My next release is called “The Flame”. It will be on all streaming platforms on 22 March.

It is an original song by Cheap Trick that was first released in 1988 and reached #1 on the Billboard charts. When I first heard it, I felt an instant connection to it and decided to make it my own. For the song I got to work with Damon Sharpe, who produced the single. Damon is a well-known artist, producer and DJ based in Los Angeles, known for his work writing the hit single “Love Don’t Cost A Thing”, which was released by Jennifer Lopez. He also worked with artists such as Ariana Grande, Kelly Rowland, Pitbull, Alesso and many more.

I feel very excited about this release and can’t wait to share it with my current and new fans.

Songwriting can be a cathartic process. What emotions or messages do you hope your music conveys to listeners?

I think for the most part, I want my lyrics to be genuine and heartfelt. I know songwriting has become almost something like a sport in our world nowadays. I am trying to keep it real and communicate the truth that lives in me.

How has your musical style evolved over the years, and what do you hope to convey through your music now compared to when you first started your career?

My style has definitely changed and gone through different phases from soul to R&B to rock to pop and now even EDM… However, the intention behind my music has never changed. I always wanted to convey the truth that lived within me at that particular point and that is still the case to this day.

Many fans look up to their favorite artists as role models. What advice do you have for aspiring musicians who hope to make a name for themselves in the music industry?

Get inspired by others, but don’t copy them. Find out who you are and share your authentic expression with the world.

And don’t give up.

In the age of streaming and digital platforms, how do you navigate the challenges of making a living as a recording artist, and what advice would you give to aspiring musicians trying to break into the industry?

Try to find a balance between the creative and the logical tasks you have to do to be successful. The sooner you learn how to market yourself, the sooner you will be able to earn money with your music. It can be a very daunting process at first and there are so many people out there trying to take advantage of you selling you things that never work and promise you things they knew were not going to happen in the first place.

The one thing that will create connection the fastest is being in front of an audience, whether it is on a lifestream or in concert. When people get to know you, they are much more likely to support your music.

Your image and style often become part of your brand as an artist. How do you approach your personal image and fashion choices to express yourself and connect with your fans?

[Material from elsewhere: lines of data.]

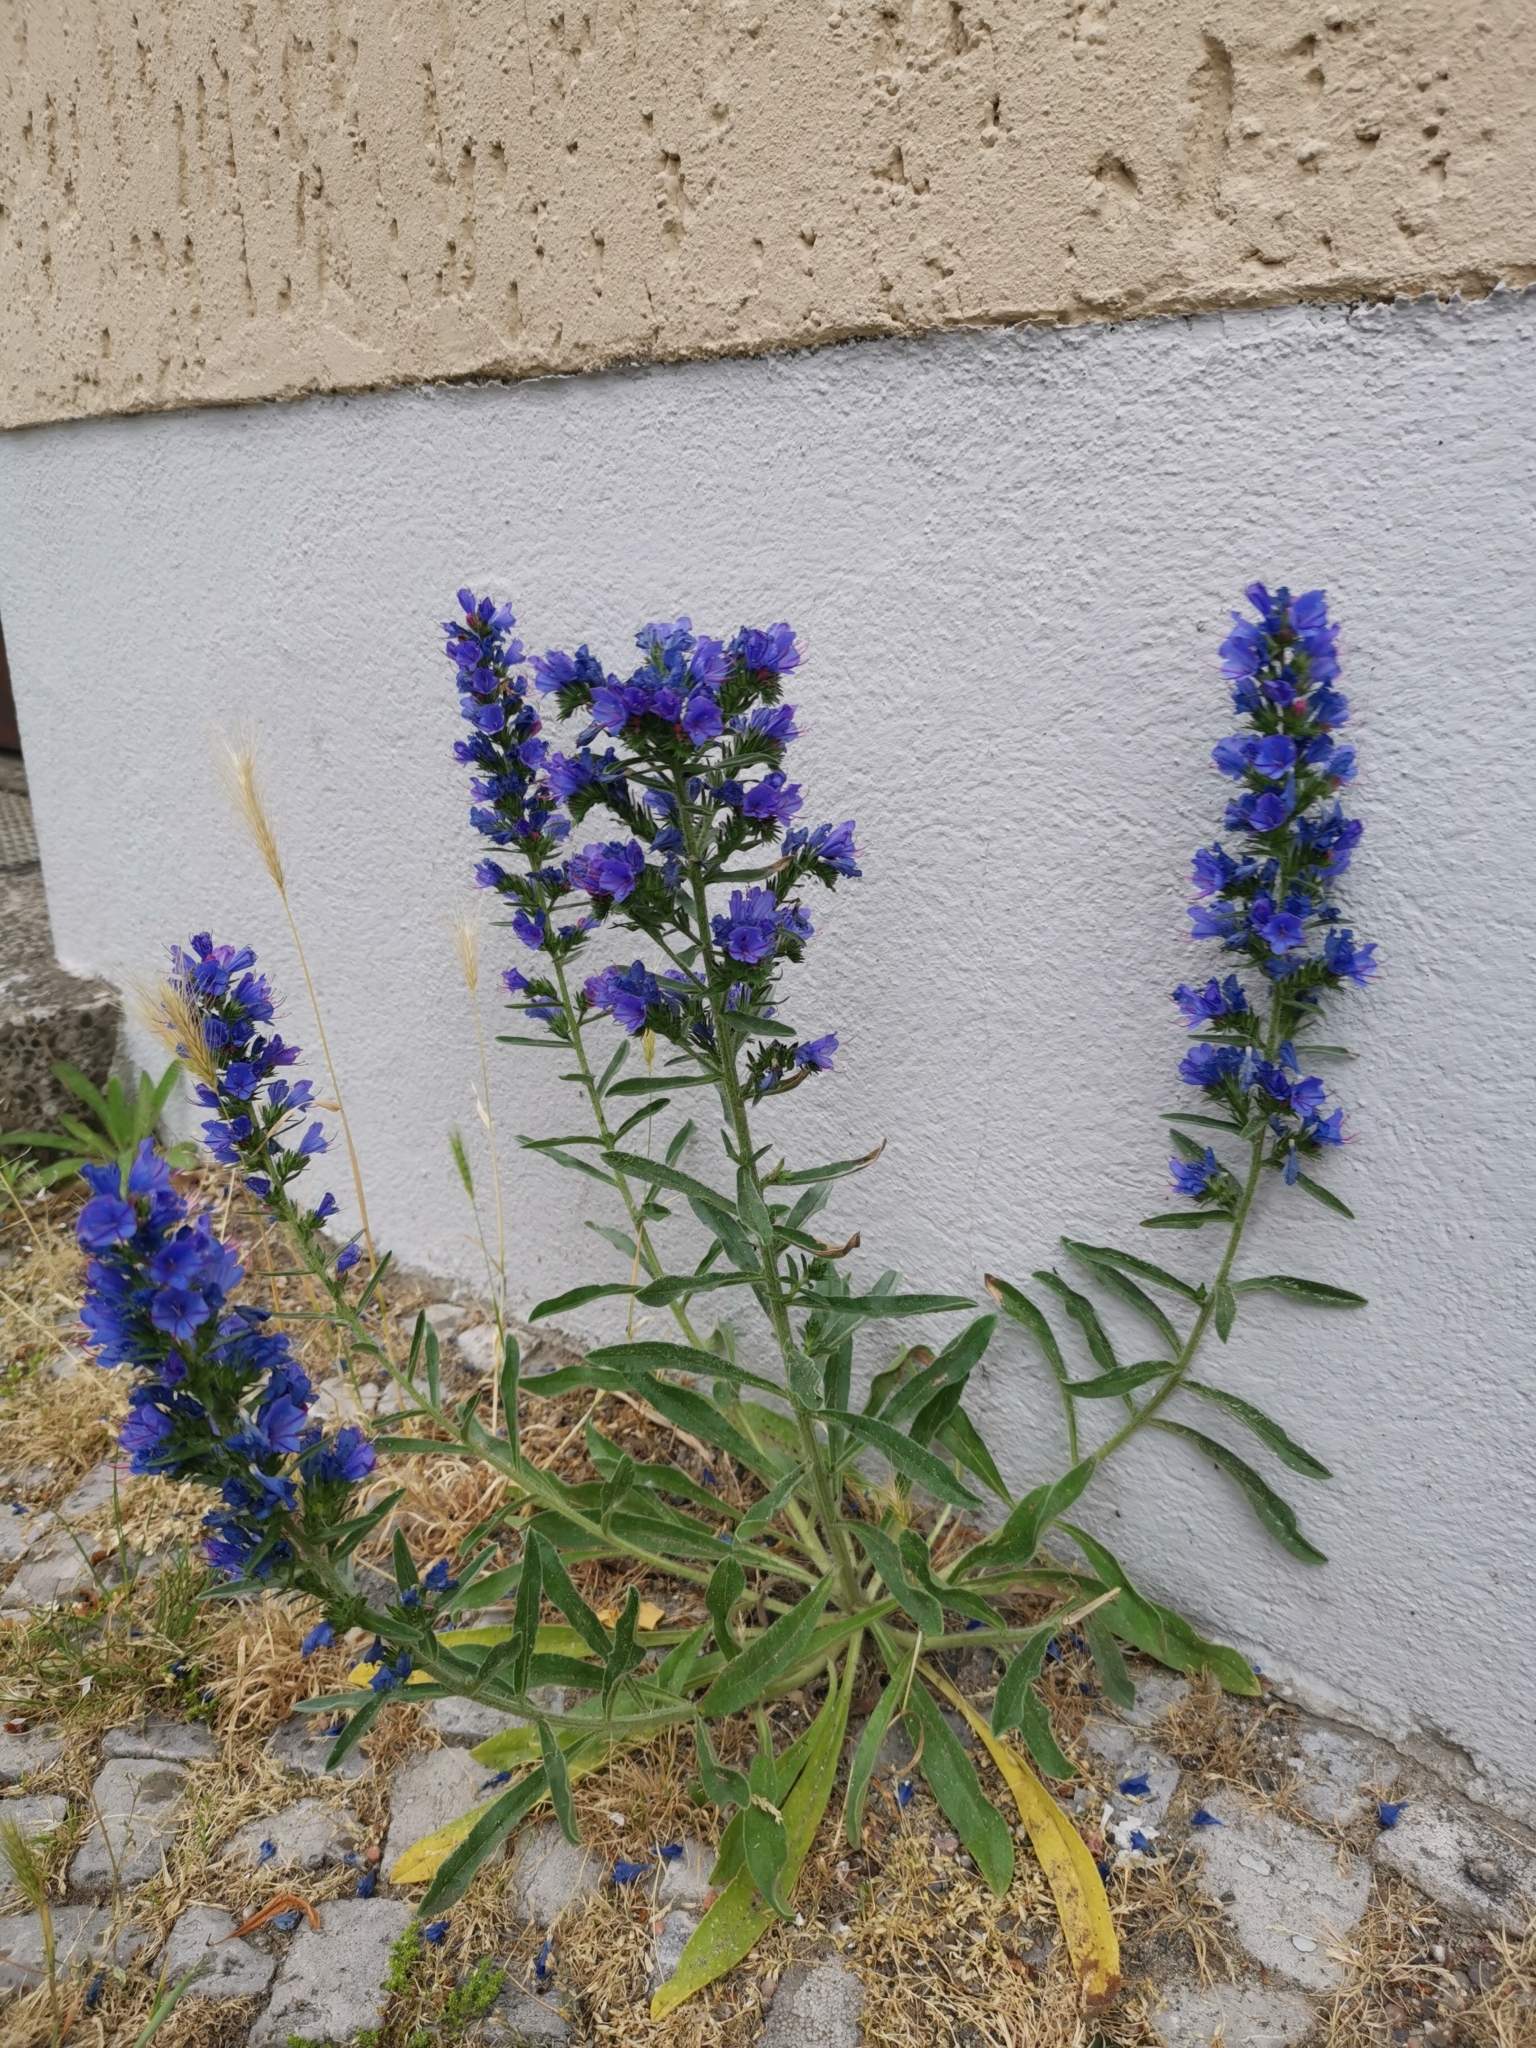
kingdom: Plantae
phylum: Tracheophyta
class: Magnoliopsida
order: Boraginales
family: Boraginaceae
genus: Echium
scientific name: Echium vulgare
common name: Common viper's bugloss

Fashion has always been a part of my life, I went to fashion school and studied the process of designing and creating fashion. It is not something I am thinking about a lot, it kind of comes naturally to me. I love expressing myself through fashion and I even feel like it sometimes fuels my inspiration for new music.

The future is always uncertain, but what are your long-term goals and aspirations as a recording artist, and what can your fans expect from you in the coming years?

Win a bunch of Grammys, and perform the halftime show at the Super Bowl. Wouldn’t that be something?